[TASK ITEM] Set each entry down verbatim, omitting images.

[RECORDS SHOWN]
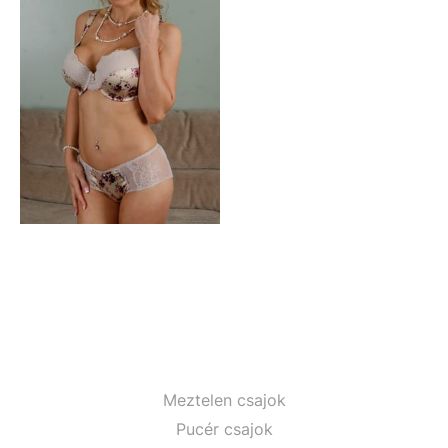
Meztelen csajok
Pucér csajok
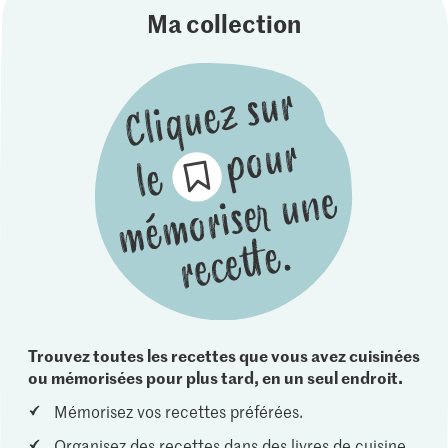
Ma collection
Trouvez toutes les recettes que vous avez cuisinées
ou mémorisées pour plus tard, en un seul endroit.
Mémorisez vos recettes préférées.
Organisez des recettes dans des livres de cuisine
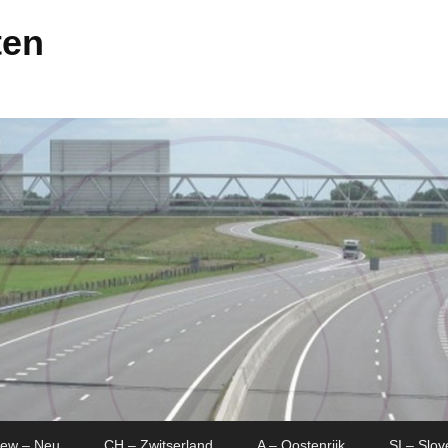
ten
New – Neu
CH – Zwitserland
A – Oostenrijk
SI – Slov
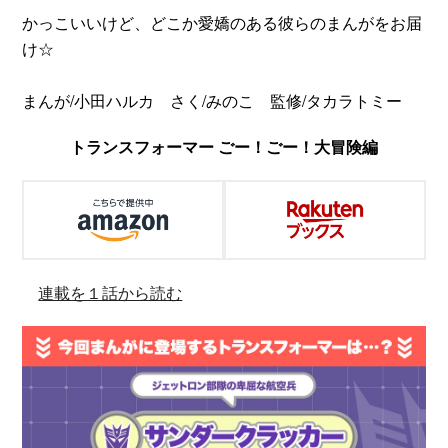
かっこいいけど、どこか愛嬌のある彼らのまんがをお届
け☆
まんが/小田ハルカ さく/みのこ 監修/タカラトミー
トランスフォーマー ごー！ごー！大冒険編
連載を１話から読む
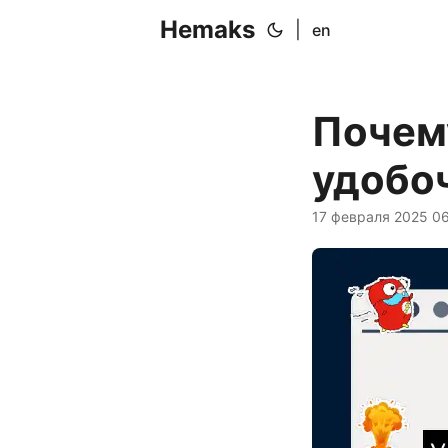
Hemaks
|
en
Почему
удобоч
17 февраля 2025 0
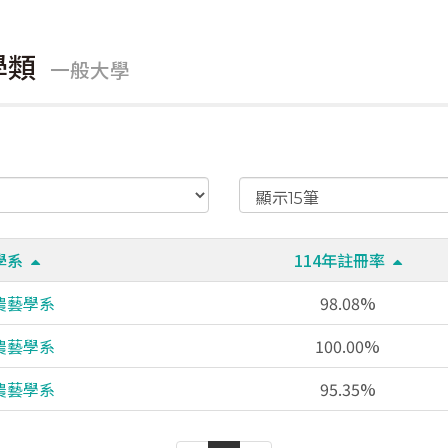
學類
一般大學
學系
114年註冊率
農藝學系
98.08%
農藝學系
100.00%
農藝學系
95.35%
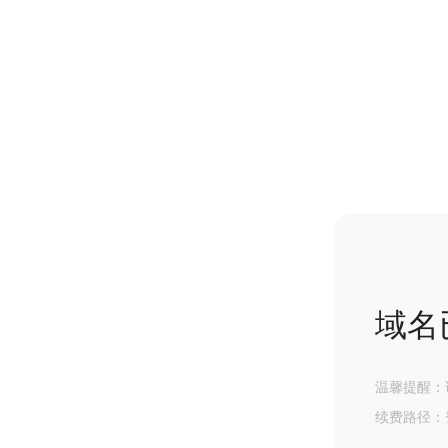
域名
温馨提醒：
续费路径：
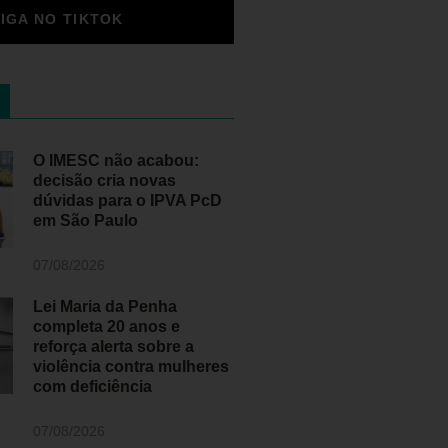
SIGA NO TIKTOK
O IMESC não acabou:
decisão cria novas
dúvidas para o IPVA PcD
em São Paulo
07/08/2026
Lei Maria da Penha
completa 20 anos e
reforça alerta sobre a
violência contra mulheres
com deficiência
07/08/2026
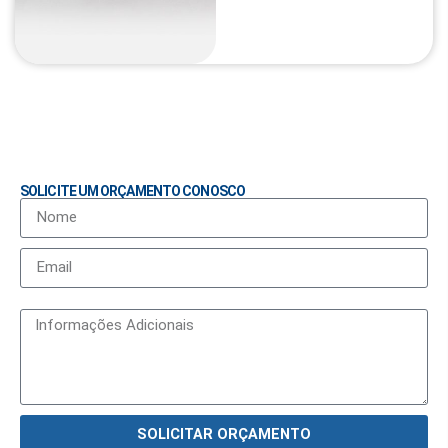
SOLICITE UM ORÇAMENTO CONOSCO
SOLICITAR ORÇAMENTO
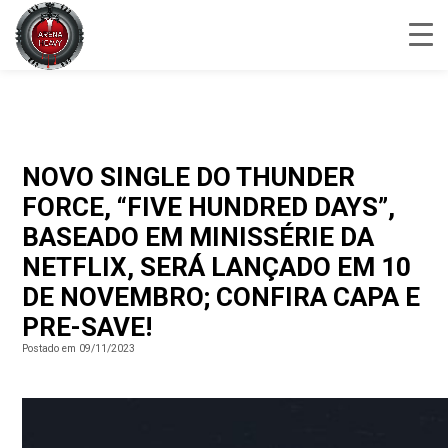
NOVO SINGLE DO THUNDER
FORCE, “FIVE HUNDRED DAYS”,
BASEADO EM MINISSÉRIE DA
NETFLIX, SERÁ LANÇADO EM 10
DE NOVEMBRO; CONFIRA CAPA E
PRE-SAVE!
Postado em 09/11/2023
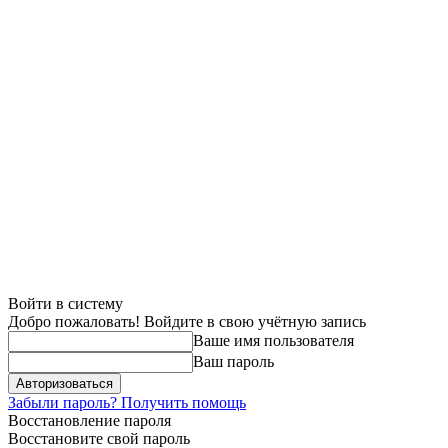
Войти в систему
Добро пожаловать! Войдите в свою учётную запись
Ваше имя пользователя
Ваш пароль
Забыли пароль? Получить помощь
Восстановление пароля
Восстановите свой пароль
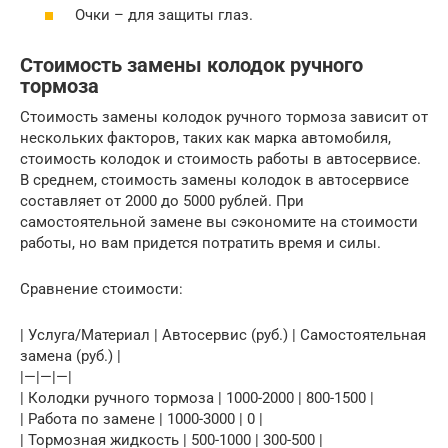
Очки – для защиты глаз.
Стоимость замены колодок ручного
тормоза
Стоимость замены колодок ручного тормоза зависит от
нескольких факторов, таких как марка автомобиля,
стоимость колодок и стоимость работы в автосервисе.
В среднем, стоимость замены колодок в автосервисе
составляет от 2000 до 5000 рублей. При
самостоятельной замене вы сэкономите на стоимости
работы, но вам придется потратить время и силы.
Сравнение стоимости:
| Услуга/Материал | Автосервис (руб.) | Самостоятельная
замена (руб.) |
|—|—|—|
| Колодки ручного тормоза | 1000-2000 | 800-1500 |
| Работа по замене | 1000-3000 | 0 |
| Тормозная жидкость | 500-1000 | 300-500 |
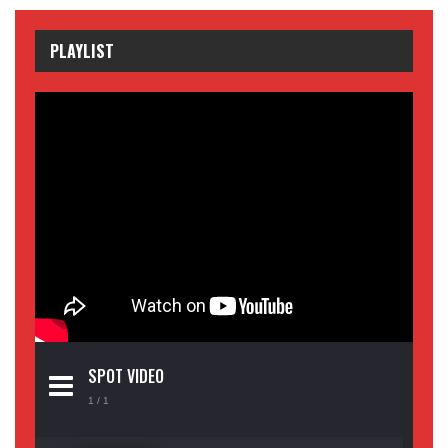
PLAYLIST
SPOT VIDEO
1
/ 1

[SOLVED EXERCISE]
Meztelen csajok
Pucér csajok
Ma collection
Trouvez toutes les recettes que vous avez cuisinées
ou mémorisées pour plus tard, en un seul endroit.
Mémorisez vos recettes préférées.
Organisez des recettes dans des livres de cuisine
ten
New – Neu
CH – Zwitserland
A – Oostenrijk
SI – Slov
かっこいいけど、どこか愛嬌のある彼らのまんがをお届
け☆
まんが/小田ハルカ さく/みのこ 監修/タカラトミー
トランスフォーマー ごー！ごー！大冒険編
連載を１話から読む
Hemaks
|
en
Почему
удобоч
17 февраля 2025 0
學類
一般大學
學系
114年註冊率
農藝學系
98.08%
農藝學系
100.00%
農藝學系
95.35%
域名
温馨提醒：
续费路径：
SIGA NO TIKTOK
O IMESC não acabou:
decisão cria novas
dúvidas para o IPVA PcD
em São Paulo
07/08/2026
Lei Maria da Penha
completa 20 anos e
reforça alerta sobre a
violência contra mulheres
com deficiência
07/08/2026
SOLICITE UM ORÇAMENTO CONOSCO
SOLICITAR ORÇAMENTO
NOVO SINGLE DO THUNDER
FORCE, “FIVE HUNDRED DAYS”,
BASEADO EM MINISSÉRIE DA
NETFLIX, SERÁ LANÇADO EM 10
DE NOVEMBRO; CONFIRA CAPA E
PRE-SAVE!
Postado em 09/11/2023
Войти в систему
Добро пожаловать! Войдите в свою учётную запись
Ваше имя пользователя
Ваш пароль
Забыли пароль? Получить помощь
Восстановление пароля
Восстановите свой пароль
Очки – для защиты глаз.
Стоимость замены колодок ручного
тормоза
Стоимость замены колодок ручного тормоза зависит от
нескольких факторов, таких как марка автомобиля,
стоимость колодок и стоимость работы в автосервисе.
В среднем, стоимость замены колодок в автосервисе
составляет от 2000 до 5000 рублей. При
самостоятельной замене вы сэкономите на стоимости
работы, но вам придется потратить время и силы.
Сравнение стоимости:
| Услуга/Материал | Автосервис (руб.) | Самостоятельная
замена (руб.) |
|—|—|—|
| Колодки ручного тормоза | 1000-2000 | 800-1500 |
| Работа по замене | 1000-3000 | 0 |
| Тормозная жидкость | 500-1000 | 300-500 |
PLAYLIST
SPOT VIDEO
1
/ 1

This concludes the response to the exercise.